Mission:Messaging: If your queue manager could talk, would you hear it?

Experience working on client engagements for IBM® WebSphere® MQ troubleshooting has revealed that many problems were not only preventable, but -- more importantly -- they would have been predictable too, if the early warning signs had been noticed and heeded. A minimal up-front investment in WebSphere MQ training and tools can prevent costly outages down the road. This content is part of the IBM WebSphere Developer Technical Journal.

T.Rob Wyatt, Senior Managing Consultant, EMC

T.Rob WyattT.Rob Wyatt is a Senior Managing Consultant with IBM Software Services for WebSphere who assists customers with the administration, architecture, and security of WebSphere MQ. Recently he has focused on WebSphere MQ security, publishing in the IBM WebSphere Developer Technical Journal and presenting at the IMPACT and European Transaction and Messaging conferences. T.Rob also hosts The Deep Queue, a monthly WebSphere MQ security podcast.



23 January 2008

In each column, Mission:Messaging discusses topics designed to encourage you to re-examine your thinking about IBM® WebSphere® MQ, its role in your environment, and why you should pay attention to it on a regular basis.

"Hello, it's your middleware calling... anybody out there?"

If your queue manager could talk, what would it say? Would you recognize it if you heard it? In too many cases, there are queue managers out there calling for help but getting no answer.

I first joined IBM as a WebSphere MQ specialist.
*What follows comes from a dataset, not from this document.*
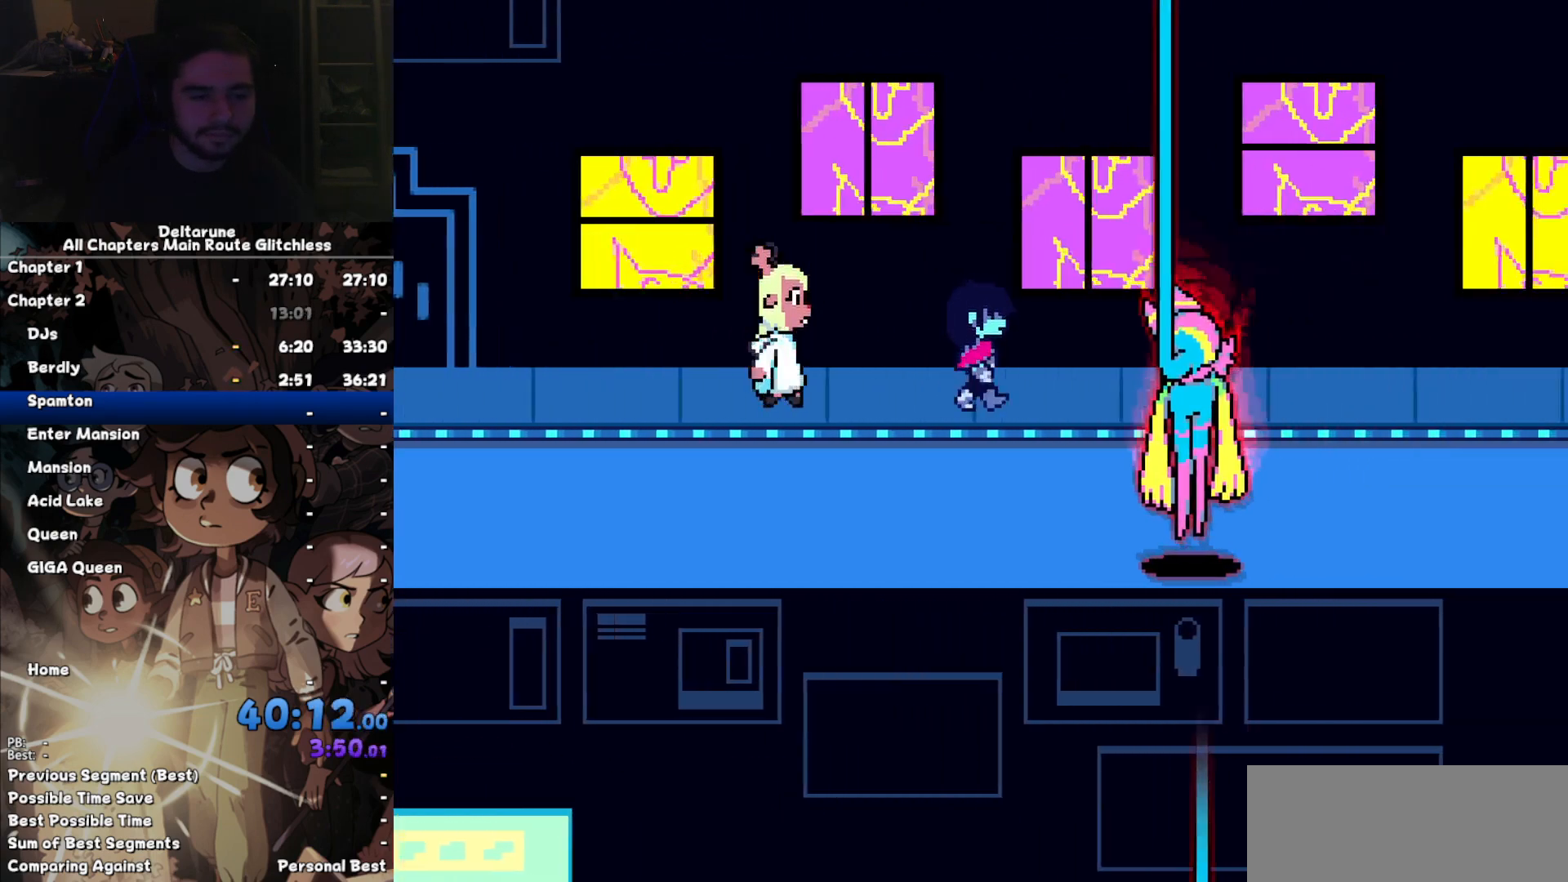
{"keys": ["down", "right"], "events": [[434, "down", "down"]]}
With plenty of MQ experience, I would be a natural fit for a consulting team that specializes in WebSphere-branded products. I soon discovered, however, that the folks in IBM Software Services for WebSphere, the group I joined, are expected to work on the bleeding edge with the newest WebSphere products, and that my deep specialist skills were sometimes viewed as more of a constraint than an advantage.

WebSphere MQ is considered a mature technology and, in my manager's words, I was a "one-trick pony," so I embarked on a plan to take as many WebSphere MQ assignments as I could find while training up on other WebSphere products. I remember wondering whether there would be enough MQ work to keep me employed until my training was done.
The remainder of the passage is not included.